◆ What you should do
Go line by line through the records below. Copy whichever lines contain the string "Cervix".

◆ Records for this exercise
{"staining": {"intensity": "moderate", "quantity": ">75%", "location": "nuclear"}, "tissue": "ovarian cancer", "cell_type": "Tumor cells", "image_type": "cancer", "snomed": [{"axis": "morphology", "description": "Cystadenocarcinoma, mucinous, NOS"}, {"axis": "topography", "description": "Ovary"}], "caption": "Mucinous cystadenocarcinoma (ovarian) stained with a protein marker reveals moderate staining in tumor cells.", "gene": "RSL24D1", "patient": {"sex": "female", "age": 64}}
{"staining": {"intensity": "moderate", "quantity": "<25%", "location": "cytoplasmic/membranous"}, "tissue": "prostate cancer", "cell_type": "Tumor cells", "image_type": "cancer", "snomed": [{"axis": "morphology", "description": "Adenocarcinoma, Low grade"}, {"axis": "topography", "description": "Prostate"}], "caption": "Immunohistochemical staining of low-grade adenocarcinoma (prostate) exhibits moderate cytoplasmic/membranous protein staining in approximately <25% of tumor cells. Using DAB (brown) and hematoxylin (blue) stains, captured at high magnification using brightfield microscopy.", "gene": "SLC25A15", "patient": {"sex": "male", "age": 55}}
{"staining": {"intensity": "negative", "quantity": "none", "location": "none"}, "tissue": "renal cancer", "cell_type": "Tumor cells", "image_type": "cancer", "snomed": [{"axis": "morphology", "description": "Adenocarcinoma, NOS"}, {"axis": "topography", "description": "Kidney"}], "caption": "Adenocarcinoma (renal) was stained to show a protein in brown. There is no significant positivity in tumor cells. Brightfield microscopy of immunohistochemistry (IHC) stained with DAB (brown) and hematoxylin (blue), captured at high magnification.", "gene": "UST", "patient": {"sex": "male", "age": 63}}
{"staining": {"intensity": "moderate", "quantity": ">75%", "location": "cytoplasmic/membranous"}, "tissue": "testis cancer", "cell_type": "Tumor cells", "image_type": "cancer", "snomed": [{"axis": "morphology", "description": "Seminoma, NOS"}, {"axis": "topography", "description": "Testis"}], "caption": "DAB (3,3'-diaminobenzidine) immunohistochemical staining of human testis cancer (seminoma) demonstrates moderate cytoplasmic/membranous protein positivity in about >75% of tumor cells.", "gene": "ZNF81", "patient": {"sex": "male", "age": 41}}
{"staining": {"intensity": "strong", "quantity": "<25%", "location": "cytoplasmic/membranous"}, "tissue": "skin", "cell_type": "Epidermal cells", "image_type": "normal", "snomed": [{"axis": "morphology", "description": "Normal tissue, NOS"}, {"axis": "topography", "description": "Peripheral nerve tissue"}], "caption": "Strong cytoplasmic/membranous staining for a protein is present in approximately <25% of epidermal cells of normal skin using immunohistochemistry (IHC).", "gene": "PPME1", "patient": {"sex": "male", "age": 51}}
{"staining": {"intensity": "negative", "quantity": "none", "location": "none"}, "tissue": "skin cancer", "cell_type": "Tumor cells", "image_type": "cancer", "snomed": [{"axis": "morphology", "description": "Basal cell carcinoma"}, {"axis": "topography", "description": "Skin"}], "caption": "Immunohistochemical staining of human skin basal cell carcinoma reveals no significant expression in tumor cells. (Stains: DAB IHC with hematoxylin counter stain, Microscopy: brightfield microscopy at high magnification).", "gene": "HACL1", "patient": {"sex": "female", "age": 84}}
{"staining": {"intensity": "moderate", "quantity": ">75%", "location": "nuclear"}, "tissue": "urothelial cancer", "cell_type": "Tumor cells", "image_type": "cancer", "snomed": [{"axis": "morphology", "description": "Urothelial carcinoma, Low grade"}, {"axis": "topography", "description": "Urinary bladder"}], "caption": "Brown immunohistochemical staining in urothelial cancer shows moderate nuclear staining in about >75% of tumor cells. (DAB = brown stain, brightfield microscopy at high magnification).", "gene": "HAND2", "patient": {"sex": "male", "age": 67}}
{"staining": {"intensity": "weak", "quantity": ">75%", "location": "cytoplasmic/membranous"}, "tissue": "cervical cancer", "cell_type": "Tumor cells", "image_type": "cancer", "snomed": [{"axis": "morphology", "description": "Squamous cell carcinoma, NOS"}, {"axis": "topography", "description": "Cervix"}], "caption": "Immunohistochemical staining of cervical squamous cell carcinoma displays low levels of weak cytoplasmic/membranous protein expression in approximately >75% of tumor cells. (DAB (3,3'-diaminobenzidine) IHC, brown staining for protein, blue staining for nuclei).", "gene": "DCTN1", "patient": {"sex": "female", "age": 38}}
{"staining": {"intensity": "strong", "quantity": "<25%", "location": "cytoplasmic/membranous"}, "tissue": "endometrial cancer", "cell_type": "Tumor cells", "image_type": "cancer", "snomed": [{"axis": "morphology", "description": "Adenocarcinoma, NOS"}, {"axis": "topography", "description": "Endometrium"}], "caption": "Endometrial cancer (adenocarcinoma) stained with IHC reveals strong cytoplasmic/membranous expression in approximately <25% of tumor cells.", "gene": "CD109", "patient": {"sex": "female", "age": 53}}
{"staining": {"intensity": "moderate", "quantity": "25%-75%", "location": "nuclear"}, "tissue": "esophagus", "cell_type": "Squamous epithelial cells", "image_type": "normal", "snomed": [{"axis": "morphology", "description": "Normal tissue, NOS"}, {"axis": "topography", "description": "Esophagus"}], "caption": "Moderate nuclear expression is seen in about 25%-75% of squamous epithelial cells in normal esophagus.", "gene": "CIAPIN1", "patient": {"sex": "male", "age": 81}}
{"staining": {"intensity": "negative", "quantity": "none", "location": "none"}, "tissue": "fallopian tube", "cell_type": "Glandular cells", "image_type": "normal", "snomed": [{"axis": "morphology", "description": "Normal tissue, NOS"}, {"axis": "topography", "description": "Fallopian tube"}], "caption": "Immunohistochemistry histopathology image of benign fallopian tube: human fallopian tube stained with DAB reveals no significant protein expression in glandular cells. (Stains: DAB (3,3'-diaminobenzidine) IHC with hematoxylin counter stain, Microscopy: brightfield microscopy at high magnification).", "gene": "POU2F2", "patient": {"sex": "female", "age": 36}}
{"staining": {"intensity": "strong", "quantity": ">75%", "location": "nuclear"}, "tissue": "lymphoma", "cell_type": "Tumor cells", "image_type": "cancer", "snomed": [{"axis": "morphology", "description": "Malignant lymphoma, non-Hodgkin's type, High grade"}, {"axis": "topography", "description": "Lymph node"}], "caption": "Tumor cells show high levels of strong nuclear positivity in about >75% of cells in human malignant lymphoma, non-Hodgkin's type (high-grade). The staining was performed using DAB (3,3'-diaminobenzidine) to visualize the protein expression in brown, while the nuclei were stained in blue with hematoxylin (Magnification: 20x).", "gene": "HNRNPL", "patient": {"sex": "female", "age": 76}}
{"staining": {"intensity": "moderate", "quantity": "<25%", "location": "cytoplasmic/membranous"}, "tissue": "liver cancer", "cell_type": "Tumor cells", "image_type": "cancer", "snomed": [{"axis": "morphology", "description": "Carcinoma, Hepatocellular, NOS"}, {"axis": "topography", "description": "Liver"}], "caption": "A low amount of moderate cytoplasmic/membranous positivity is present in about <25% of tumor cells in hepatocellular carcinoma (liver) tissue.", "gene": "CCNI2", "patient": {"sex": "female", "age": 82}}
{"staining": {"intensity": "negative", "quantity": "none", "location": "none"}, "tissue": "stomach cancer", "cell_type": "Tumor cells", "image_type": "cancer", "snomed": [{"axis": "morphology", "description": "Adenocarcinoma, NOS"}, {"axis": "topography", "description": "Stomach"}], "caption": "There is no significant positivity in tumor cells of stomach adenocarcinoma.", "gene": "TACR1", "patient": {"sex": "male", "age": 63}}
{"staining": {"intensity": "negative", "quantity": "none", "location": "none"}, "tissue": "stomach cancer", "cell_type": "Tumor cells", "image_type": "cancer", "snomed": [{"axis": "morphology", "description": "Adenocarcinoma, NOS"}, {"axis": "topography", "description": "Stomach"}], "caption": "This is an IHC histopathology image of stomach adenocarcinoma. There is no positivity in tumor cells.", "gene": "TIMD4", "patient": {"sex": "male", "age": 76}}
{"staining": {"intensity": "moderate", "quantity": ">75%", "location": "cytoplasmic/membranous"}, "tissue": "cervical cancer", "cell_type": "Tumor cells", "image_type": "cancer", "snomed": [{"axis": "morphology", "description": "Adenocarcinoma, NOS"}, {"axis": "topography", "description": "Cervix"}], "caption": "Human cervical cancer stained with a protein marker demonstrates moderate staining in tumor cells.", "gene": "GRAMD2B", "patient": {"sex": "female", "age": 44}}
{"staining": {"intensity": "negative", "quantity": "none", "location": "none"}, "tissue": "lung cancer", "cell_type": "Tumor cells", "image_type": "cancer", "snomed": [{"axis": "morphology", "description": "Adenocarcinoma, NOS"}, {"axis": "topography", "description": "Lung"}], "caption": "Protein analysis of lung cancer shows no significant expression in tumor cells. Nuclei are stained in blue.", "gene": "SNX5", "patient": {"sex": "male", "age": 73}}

◆ Solved exercise
{"staining": {"intensity": "weak", "quantity": ">75%", "location": "cytoplasmic/membranous"}, "tissue": "cervical cancer", "cell_type": "Tumor cells", "image_type": "cancer", "snomed": [{"axis": "morphology", "description": "Squamous cell carcinoma, NOS"}, {"axis": "topography", "description": "Cervix"}], "caption": "Immunohistochemical staining of cervical squamous cell carcinoma displays low levels of weak cytoplasmic/membranous protein expression in approximately >75% of tumor cells. (DAB (3,3'-diaminobenzidine) IHC, brown staining for protein, blue staining for nuclei).", "gene": "DCTN1", "patient": {"sex": "female", "age": 38}}
{"staining": {"intensity": "moderate", "quantity": ">75%", "location": "cytoplasmic/membranous"}, "tissue": "cervical cancer", "cell_type": "Tumor cells", "image_type": "cancer", "snomed": [{"axis": "morphology", "description": "Adenocarcinoma, NOS"}, {"axis": "topography", "description": "Cervix"}], "caption": "Human cervical cancer stained with a protein marker demonstrates moderate staining in tumor cells.", "gene": "GRAMD2B", "patient": {"sex": "female", "age": 44}}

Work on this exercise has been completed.